1. A method of searching for an image using coding unit depth information generated by a high efficiency video coding (HEVC) encoder, the method comprising:

(a) generating a first histogram on coding unit depth information of a key frame which is a search objective;

(b) generating a second histogram on coding unit depth information of a first frame from a video which is a search target;

(c) generating difference information between the first histogram and the second histogram; and

(d) detecting the first frame as a frame corresponding to the key frame based on the difference information.

2. The method of claim 1, wherein the generating of the first and second histograms comprises generating the histograms using coding unit depth information extracted according to largest coding units (LCUs) in HEVC.

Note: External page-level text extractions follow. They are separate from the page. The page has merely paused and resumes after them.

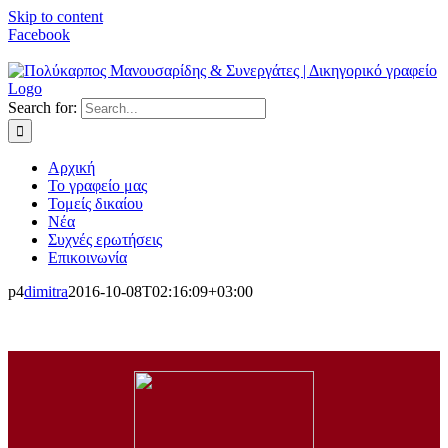
Skip to content
Facebook
Search for:
Αρχική
Το γραφείο μας
Τομείς δικαίου
Νέα
Συχνές ερωτήσεις
Επικοινωνία
p4
dimitra
2016-10-08T02:16:09+03:00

3. The method of claim 1, wherein the generating of the difference information comprises generating the difference information between the histograms using an equation below

CUDHD = \sum_{i} \langle {CUDHD}_{key} - {CUDHD}_{currentframe} \rangle

(CUDHD_keyis the histogram on the coding unit depth information of the key frame which is the search objective, CUDHD_currentframeis the histogram on the coding unit depth information of the frame which is a comparison target of the key frame, and i is an index representing depth information).

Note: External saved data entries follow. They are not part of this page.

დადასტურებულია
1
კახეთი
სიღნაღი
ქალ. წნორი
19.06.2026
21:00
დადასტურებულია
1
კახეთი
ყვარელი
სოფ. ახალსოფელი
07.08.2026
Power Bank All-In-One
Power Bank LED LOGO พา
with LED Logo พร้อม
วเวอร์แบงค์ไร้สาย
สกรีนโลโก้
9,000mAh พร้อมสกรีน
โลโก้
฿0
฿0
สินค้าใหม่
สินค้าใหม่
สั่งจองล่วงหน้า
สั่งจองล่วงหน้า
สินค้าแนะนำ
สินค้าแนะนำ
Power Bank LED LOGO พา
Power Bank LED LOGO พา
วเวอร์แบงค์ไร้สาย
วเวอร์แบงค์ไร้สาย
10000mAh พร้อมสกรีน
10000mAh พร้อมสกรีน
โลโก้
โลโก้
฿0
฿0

4. The method of claim 1, wherein the detecting of the first frame comprises extracting the first frame as a frame to be searched for when the difference information is smaller than a previously set threshold.

5. The method of claim 1, further comprising, when a result of the detecting of the first frame indicates that the difference information is equal to or larger than a previously set threshold, performing (b) to (d) operations on a second frame which is a subsequent frame to the first frame.

6. An apparatus for searching for an image, the apparatus comprising:

a first information generation unit configured to generate a first histogram on coding unit depth information of a key frame which is a search objective;

a second information generation unit configured to generate a second histogram on coding unit depth information of a first frame from a video which is a search target;

a difference information generation unit configured to generate difference information between the first histogram and the second histogram; and

an image detection unit configured to detect a frame corresponding to the key frame based on the difference information.

7. The apparatus of claim 6, wherein the first and second information generation units generate the histograms using coding unit depth information extracted according to largest coding units (LCUs) in high efficiency video coding (HEVC).

8. The apparatus of claim 6, wherein the difference information generation unit generates the difference information between the histograms using an equation below

CUDHD = \sum_{i} \langle {CUDHD}_{key} - {CUDHD}_{currentframe} \rangle

9. The apparatus of claim 6, wherein the image detection unit extracts the first frame as a frame to be searched for when the difference information is smaller than a previously set threshold.

10. A computer-readable recording medium storing a program for causing a computer to execute the method of claim 1.

11. The apparatus of claim 6, wherein the first and second information generation units generate the histograms using coding unit depth information having a largest unit among pieces of coding unit depth information extracted according to largest coding units (LCUs) in high efficiency video coding (HEVC).

12. A computer-readable recording medium storing a program for causing a computer to execute the method of claim 2.

13. A computer-readable recording medium storing a program for causing a computer to execute the method of claim 3.

14. A computer-readable recording medium storing a program for causing a computer to execute the method of claim 4.

15. A computer-readable recording medium storing a program for causing a computer to execute the method of claim 5.